╭─ INFORMATION SUPPLIED
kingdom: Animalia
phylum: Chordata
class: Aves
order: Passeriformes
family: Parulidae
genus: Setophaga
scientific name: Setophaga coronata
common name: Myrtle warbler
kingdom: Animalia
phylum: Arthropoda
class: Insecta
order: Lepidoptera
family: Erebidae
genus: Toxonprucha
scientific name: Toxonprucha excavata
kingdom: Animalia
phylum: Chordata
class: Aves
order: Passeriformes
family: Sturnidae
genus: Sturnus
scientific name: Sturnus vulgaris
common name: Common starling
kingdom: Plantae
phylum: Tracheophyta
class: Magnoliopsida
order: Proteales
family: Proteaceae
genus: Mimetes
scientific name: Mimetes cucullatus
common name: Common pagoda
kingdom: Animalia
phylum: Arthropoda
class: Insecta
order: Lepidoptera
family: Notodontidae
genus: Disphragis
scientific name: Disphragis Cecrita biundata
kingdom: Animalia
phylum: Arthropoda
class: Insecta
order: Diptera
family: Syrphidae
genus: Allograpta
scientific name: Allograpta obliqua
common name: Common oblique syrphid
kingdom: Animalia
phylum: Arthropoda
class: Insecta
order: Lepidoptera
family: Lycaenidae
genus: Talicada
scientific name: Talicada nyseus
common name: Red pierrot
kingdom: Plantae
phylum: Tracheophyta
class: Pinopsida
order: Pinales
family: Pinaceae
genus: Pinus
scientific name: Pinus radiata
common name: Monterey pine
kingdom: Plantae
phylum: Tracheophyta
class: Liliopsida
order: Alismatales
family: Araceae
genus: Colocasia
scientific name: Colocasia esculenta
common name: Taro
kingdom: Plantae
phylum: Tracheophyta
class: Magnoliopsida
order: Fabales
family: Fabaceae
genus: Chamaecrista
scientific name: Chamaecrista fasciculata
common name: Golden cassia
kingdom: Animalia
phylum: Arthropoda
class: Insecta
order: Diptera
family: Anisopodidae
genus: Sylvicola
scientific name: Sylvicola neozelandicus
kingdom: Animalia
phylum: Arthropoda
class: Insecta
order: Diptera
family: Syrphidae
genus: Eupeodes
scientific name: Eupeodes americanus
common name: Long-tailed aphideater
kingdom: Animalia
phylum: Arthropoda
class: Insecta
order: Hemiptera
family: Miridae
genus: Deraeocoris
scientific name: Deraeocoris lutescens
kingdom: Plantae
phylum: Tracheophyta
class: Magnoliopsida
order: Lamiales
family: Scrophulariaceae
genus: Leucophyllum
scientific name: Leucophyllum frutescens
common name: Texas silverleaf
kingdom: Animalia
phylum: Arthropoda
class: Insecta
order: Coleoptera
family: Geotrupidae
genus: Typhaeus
╰─
Lay out the lines from the one containing "scientific name: Mimetes cucullatus" through the last line of the items as a Markdown table. Use the columns Row and Line, number each row, and leave out blank lines.

| Row | Line |
|---|---|
| 1 | scientific name: Mimetes cucullatus |
| 2 | common name: Common pagoda |
| 3 | kingdom: Animalia |
| 4 | phylum: Arthropoda |
| 5 | class: Insecta |
| 6 | order: Lepidoptera |
| 7 | family: Notodontidae |
| 8 | genus: Disphragis |
| 9 | scientific name: Disphragis Cecrita biundata |
| 10 | kingdom: Animalia |
| 11 | phylum: Arthropoda |
| 12 | class: Insecta |
| 13 | order: Diptera |
| 14 | family: Syrphidae |
| 15 | genus: Allograpta |
| 16 | scientific name: Allograpta obliqua |
| 17 | common name: Common oblique syrphid |
| 18 | kingdom: Animalia |
| 19 | phylum: Arthropoda |
| 20 | class: Insecta |
| 21 | order: Lepidoptera |
| 22 | family: Lycaenidae |
| 23 | genus: Talicada |
| 24 | scientific name: Talicada nyseus |
| 25 | common name: Red pierrot |
| 26 | kingdom: Plantae |
| 27 | phylum: Tracheophyta |
| 28 | class: Pinopsida |
| 29 | order: Pinales |
| 30 | family: Pinaceae |
| 31 | genus: Pinus |
| 32 | scientific name: Pinus radiata |
| 33 | common name: Monterey pine |
| 34 | kingdom: Plantae |
| 35 | phylum: Tracheophyta |
| 36 | class: Liliopsida |
| 37 | order: Alismatales |
| 38 | family: Araceae |
| 39 | genus: Colocasia |
| 40 | scientific name: Colocasia esculenta |
| 41 | common name: Taro |
| 42 | kingdom: Plantae |
| 43 | phylum: Tracheophyta |
| 44 | class: Magnoliopsida |
| 45 | order: Fabales |
| 46 | family: Fabaceae |
| 47 | genus: Chamaecrista |
| 48 | scientific name: Chamaecrista fasciculata |
| 49 | common name: Golden cassia |
| 50 | kingdom: Animalia |
| 51 | phylum: Arthropoda |
| 52 | class: Insecta |
| 53 | order: Diptera |
| 54 | family: Anisopodidae |
| 55 | genus: Sylvicola |
| 56 | scientific name: Sylvicola neozelandicus |
| 57 | kingdom: Animalia |
| 58 | phylum: Arthropoda |
| 59 | class: Insecta |
| 60 | order: Diptera |
| 61 | family: Syrphidae |
| 62 | genus: Eupeodes |
| 63 | scientific name: Eupeodes americanus |
| 64 | common name: Long-tailed aphideater |
| 65 | kingdom: Animalia |
| 66 | phylum: Arthropoda |
| 67 | class: Insecta |
| 68 | order: Hemiptera |
| 69 | family: Miridae |
| 70 | genus: Deraeocoris |
| 71 | scientific name: Deraeocoris lutescens |
| 72 | kingdom: Plantae |
| 73 | phylum: Tracheophyta |
| 74 | class: Magnoliopsida |
| 75 | order: Lamiales |
| 76 | family: Scrophulariaceae |
| 77 | genus: Leucophyllum |
| 78 | scientific name: Leucophyllum frutescens |
| 79 | common name: Texas silverleaf |
| 80 | kingdom: Animalia |
| 81 | phylum: Arthropoda |
| 82 | class: Insecta |
| 83 | order: Coleoptera |
| 84 | family: Geotrupidae |
| 85 | genus: Typhaeus |